BEGIN The data

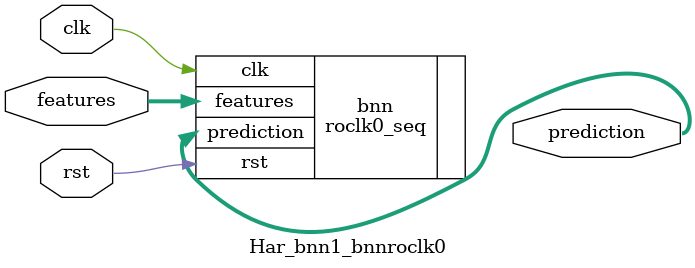
<source format=v>













module Har_bnn1_bnnroclk0 #(

parameter FEAT_CNT = 12,
parameter HIDDEN_CNT = 40,
parameter FEAT_BITS = 4,
parameter CLASS_CNT = 6,
parameter TEST_CNT = 1000


  ) (
  input clk,
  input rst,
  input [FEAT_CNT*FEAT_BITS-1:0] features,
  output [$clog2(CLASS_CNT)-1:0] prediction
  );

  localparam Weights0 = 480'b010011011001001100101101110001110010101011110010111001110001101001101010010011110101100110000101000100000111110100000001101110101101000110000001100100000001110000111111100111001110011001111010101000111100000011110011111011101000100111100110001101001001000110110111001011101011010111110100111000111100000011000000000100101111000110010101011010001100110101000100110101010101111011111000111000010110111000110001001110000010001100000101000000100100011000001101111001100001101000111001 ;
  localparam Weights1 = 240'b111001111101100000101111100101100010100011010110111111001010010101011010011101001110011111011110001101011100001000101010010101000110011010101101110010110100110101111111011000000011000110001111110000010111001001000101000010011100001111000100 ;

  roclk0_seq #(.FEAT_CNT(FEAT_CNT),.FEAT_BITS(FEAT_BITS),.HIDDEN_CNT(HIDDEN_CNT),.CLASS_CNT(CLASS_CNT),.Weights0(Weights0),.Weights1(Weights1)) bnn (
    .clk(clk),
    .rst(rst),
    .features(features),
    .prediction(prediction)
  );

endmodule

</source>
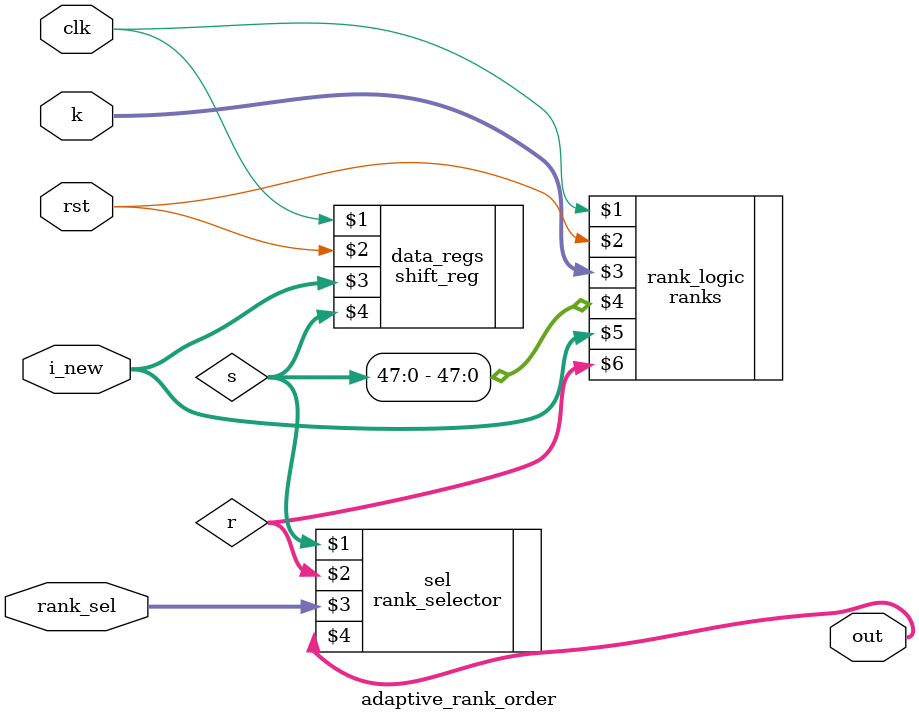
<source format=v>
module adaptive_rank_order #(
    parameter N = 7,
    parameter data_bits = 8,
    parameter rank_bits = $clog2(N+1)
) (
    input clk,
    input rst,
    input [data_bits-1 : 0] i_new,
    input [win_sel - 1 : 0] k,
    input [rank_bits -1 : 0] rank_sel,
    output [data_bits-1 : 0] out
);
    parameter win_sel = (N-3) / 2;
    wire [data_bits*N-1:0] s;
    wire [rank_bits*N-1:0] r;

    shift_reg #(data_bits, N) data_regs(clk, rst, i_new, s);

    ranks #(data_bits, rank_bits, N) 
        rank_logic (clk, 
           rst,
           k,
           s[data_bits * (N-1) -1 : 0],
           i_new,
           r);

    rank_selector #(N,data_bits, rank_bits) 
        sel(s,r, rank_sel ,out); 

endmodule
</source>
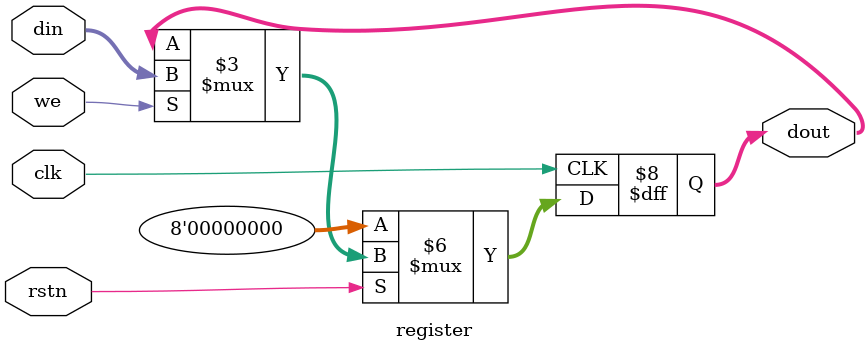
<source format=v>
`timescale 1ns / 1ps


module register#(
    parameter W = 8
    )(
    input               clk,
    input               rstn,
    input       [W-1:0] din,
    input                we,
    output reg  [W-1:0] dout
    );
    always @(posedge clk) begin
        if(!rstn) dout <= 0;
        else if(we) dout <= din;
    end
endmodule

</source>
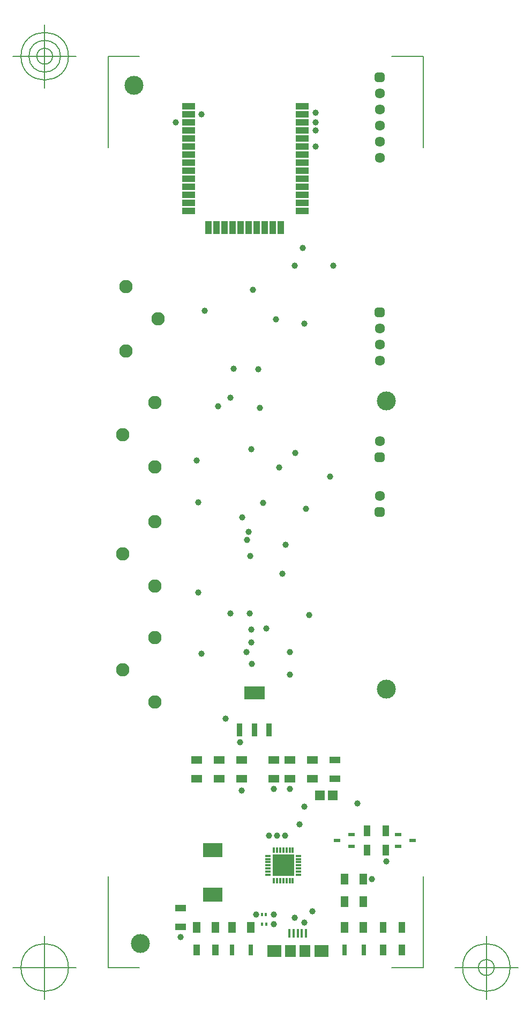
<source format=gbr>
G04 Generated by Ultiboard 14.1 *
%FSLAX34Y34*%
%MOMM*%

%ADD10C,0.0001*%
%ADD11C,0.1270*%
%ADD12R,1.0500X1.7500*%
%ADD13R,0.8000X1.7000*%
%ADD14R,2.3000X1.9000*%
%ADD15R,1.8000X1.9000*%
%ADD16R,0.4000X1.4000*%
%ADD17R,1.7500X1.0500*%
%ADD18R,1.1500X1.8000*%
%ADD19R,0.3600X0.6200*%
%ADD20C,1.0000*%
%ADD21R,3.1500X2.2000*%
%ADD22R,0.3000X0.9500*%
%ADD23R,0.9500X0.3000*%
%ADD24R,3.3500X3.3500*%
%ADD25R,1.0000X0.6000*%
%ADD26R,1.5000X1.5000*%
%ADD27R,1.8000X1.1500*%
%ADD28R,0.9500X2.1500*%
%ADD29R,3.2500X2.1500*%
%ADD30R,0.5291X0.5291*%
%ADD31C,0.9949*%
%ADD32C,1.6088*%
%ADD33C,2.1168*%
%ADD34R,1.0000X2.0000*%
%ADD35R,2.0000X1.0000*%
%ADD36C,3.0000*%


G04 ColorRGB FF00CC for the following layer *
%LNSolder Mask Top*%
%LPD*%
G54D10*
G54D11*
X124460Y-312420D02*
X124460Y-168656D01*
X124460Y-312420D02*
X174244Y-312420D01*
X622300Y-312420D02*
X572516Y-312420D01*
X622300Y-312420D02*
X622300Y-168656D01*
X622300Y1125220D02*
X622300Y981456D01*
X622300Y1125220D02*
X572516Y1125220D01*
X124460Y1125220D02*
X174244Y1125220D01*
X124460Y1125220D02*
X124460Y981456D01*
X74460Y-312420D02*
X-25540Y-312420D01*
X24460Y-362420D02*
X24460Y-262420D01*
X-13040Y-312420D02*
G75*
D01*
G02X-13040Y-312420I37500J0*
G01*
X672300Y-312420D02*
X772300Y-312420D01*
X722300Y-362420D02*
X722300Y-262420D01*
X684800Y-312420D02*
G75*
D01*
G02X684800Y-312420I37500J0*
G01*
X709800Y-312420D02*
G75*
D01*
G02X709800Y-312420I12500J0*
G01*
X74460Y1125220D02*
X-25540Y1125220D01*
X24460Y1075220D02*
X24460Y1175220D01*
X-13040Y1125220D02*
G75*
D01*
G02X-13040Y1125220I37500J0*
G01*
X-540Y1125220D02*
G75*
D01*
G02X-540Y1125220I25000J0*
G01*
X11960Y1125220D02*
G75*
D01*
G02X11960Y1125220I12500J0*
G01*
G54D12*
X264400Y-284480D03*
X294400Y-284480D03*
X559040Y-284480D03*
X589040Y-284480D03*
X559040Y-248920D03*
X589040Y-248920D03*
X533640Y-127000D03*
X563640Y-127000D03*
X533640Y-96520D03*
X563640Y-96520D03*
G54D13*
X320040Y-284480D03*
X350040Y-284480D03*
X528320Y-284480D03*
X498320Y-284480D03*
G54D14*
X386935Y-286765D03*
X461935Y-286765D03*
G54D15*
X412935Y-286765D03*
X435935Y-286765D03*
G54D16*
X424435Y-258265D03*
X411435Y-258265D03*
X417935Y-258265D03*
X430935Y-258265D03*
X437435Y-258265D03*
G54D17*
X238760Y-248680D03*
X238760Y-218680D03*
X482600Y-15000D03*
X482600Y15000D03*
G54D18*
X264400Y-248920D03*
X294400Y-248920D03*
X320280Y-248920D03*
X350280Y-248920D03*
X498080Y-248920D03*
X528080Y-248920D03*
X498080Y-208280D03*
X528080Y-208280D03*
X498080Y-172720D03*
X528080Y-172720D03*
G54D19*
X374610Y-243840D03*
X368010Y-243840D03*
X367540Y-228600D03*
X374140Y-228600D03*
G54D20*
X386080Y-243840D03*
X386080Y-228600D03*
X419100Y-233680D03*
X434340Y-241300D03*
X518160Y-53340D03*
X335280Y-33020D03*
X386080Y-30480D03*
X332740Y43180D03*
X351555Y166605D03*
X271780Y182880D03*
X342900Y185420D03*
X374415Y222485D03*
X399815Y308845D03*
X349015Y336785D03*
X404895Y354565D03*
X346475Y374885D03*
X336315Y397745D03*
X436880Y411480D03*
X369335Y420605D03*
X394735Y476485D03*
X474980Y462280D03*
X350520Y505460D03*
X420135Y499345D03*
X298215Y573005D03*
X364255Y570465D03*
X317500Y586740D03*
X361715Y631425D03*
X389655Y710165D03*
X441960Y243840D03*
X411480Y149860D03*
X411480Y185420D03*
X419100Y795020D03*
X480060Y795020D03*
X238760Y-264160D03*
X563880Y-144780D03*
X452120Y982980D03*
X231140Y1021080D03*
X452120Y1021080D03*
X452120Y1008380D03*
X271780Y1033780D03*
X452120Y1036320D03*
X411480Y-30480D03*
X358140Y-228600D03*
X447040Y-223520D03*
X541020Y-172720D03*
X378460Y-104140D03*
X391160Y-104140D03*
X403860Y-104140D03*
X431800Y822960D03*
X426720Y-86360D03*
X434340Y-58420D03*
X343935Y362185D03*
X310000Y80000D03*
X266700Y279400D03*
X347980Y246380D03*
X266700Y421640D03*
X317500Y246380D03*
X350520Y220980D03*
X350520Y200660D03*
X264160Y487680D03*
X322580Y632460D03*
X353060Y756920D03*
X276860Y723900D03*
X434340Y703580D03*
G54D21*
X289560Y-197560D03*
X289560Y-127560D03*
G54D22*
X391480Y-175260D03*
X386520Y-175260D03*
X396480Y-175260D03*
X401480Y-175260D03*
X411480Y-175260D03*
X406480Y-175260D03*
X416480Y-175260D03*
X396480Y-127260D03*
X401480Y-127260D03*
X386520Y-127260D03*
X391480Y-127260D03*
X416480Y-127260D03*
X411480Y-127260D03*
X406480Y-127260D03*
G54D23*
X377480Y-166260D03*
X377480Y-161260D03*
X377480Y-156260D03*
X425480Y-166260D03*
X425480Y-161260D03*
X425480Y-156260D03*
X377480Y-146260D03*
X377480Y-151260D03*
X377480Y-141260D03*
X377480Y-136260D03*
X425480Y-151260D03*
X425480Y-146260D03*
X425480Y-141260D03*
X425480Y-136260D03*
G54D24*
X401770Y-151260D03*
G54D25*
X486340Y-111760D03*
X509340Y-121260D03*
X509340Y-102260D03*
X582860Y-121260D03*
X605860Y-111760D03*
X582860Y-102260D03*
G54D26*
X459534Y-40640D03*
X479534Y-40640D03*
G54D27*
X264160Y-15000D03*
X264160Y15000D03*
X299720Y-15000D03*
X299720Y15000D03*
X335280Y-15000D03*
X335280Y15000D03*
X386080Y-15000D03*
X386080Y15000D03*
X411480Y-15000D03*
X411480Y15000D03*
X447040Y-15000D03*
X447040Y15000D03*
G54D28*
X332600Y62440D03*
X355600Y62440D03*
X378600Y62440D03*
G54D29*
X355600Y120440D03*
G54D30*
X553720Y406400D03*
X553720Y721360D03*
X553720Y1092200D03*
X553720Y492760D03*
G54D31*
X551075Y403755D02*
X556365Y403755D01*
X556365Y409045D01*
X551075Y409045D01*
X551075Y403755D01*D02*
X551075Y718715D02*
X556365Y718715D01*
X556365Y724005D01*
X551075Y724005D01*
X551075Y718715D01*D02*
X551075Y1089555D02*
X556365Y1089555D01*
X556365Y1094845D01*
X551075Y1094845D01*
X551075Y1089555D01*D02*
X551075Y490115D02*
X556365Y490115D01*
X556365Y495405D01*
X551075Y495405D01*
X551075Y490115D01*D02*
G54D32*
X553720Y431800D03*
X553720Y670560D03*
X553720Y695960D03*
X553720Y645160D03*
X553720Y1066800D03*
X553720Y1041400D03*
X553720Y990600D03*
X553720Y1016000D03*
X553720Y965200D03*
X553720Y518160D03*
G54D33*
X203200Y711200D03*
X152400Y762000D03*
X152400Y660400D03*
X147320Y528320D03*
X198120Y477520D03*
X198120Y579120D03*
X147320Y340360D03*
X198120Y289560D03*
X198120Y391160D03*
X147320Y157480D03*
X198120Y106680D03*
X198120Y208280D03*
G54D34*
X283210Y854710D03*
X295910Y854710D03*
X308610Y854710D03*
X321310Y854710D03*
X334010Y854710D03*
X346710Y854710D03*
X359410Y854710D03*
X372110Y854710D03*
X384810Y854710D03*
X397510Y854710D03*
G54D35*
X251460Y894080D03*
X251460Y881380D03*
X431460Y894080D03*
X431460Y881380D03*
X251460Y906780D03*
X431460Y906780D03*
X251460Y932180D03*
X251460Y919480D03*
X431460Y932180D03*
X431460Y919480D03*
X251460Y957580D03*
X251460Y944880D03*
X431460Y957580D03*
X431460Y944880D03*
X251460Y970280D03*
X431460Y970280D03*
X251460Y995680D03*
X251460Y982980D03*
X431460Y995680D03*
X431460Y982980D03*
X251460Y1008380D03*
X431460Y1008380D03*
X251460Y1033780D03*
X251460Y1021080D03*
X431460Y1033780D03*
X431460Y1021080D03*
X251460Y1046480D03*
X431460Y1046480D03*
G54D36*
X165100Y1079500D03*
X563880Y581660D03*
X563880Y127000D03*
X175260Y-274320D03*

M02*

</source>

END The data

What you are asked to do
Provide a count of the lines in the data above that include the word "features", stating the number alone.

Exercise solution
2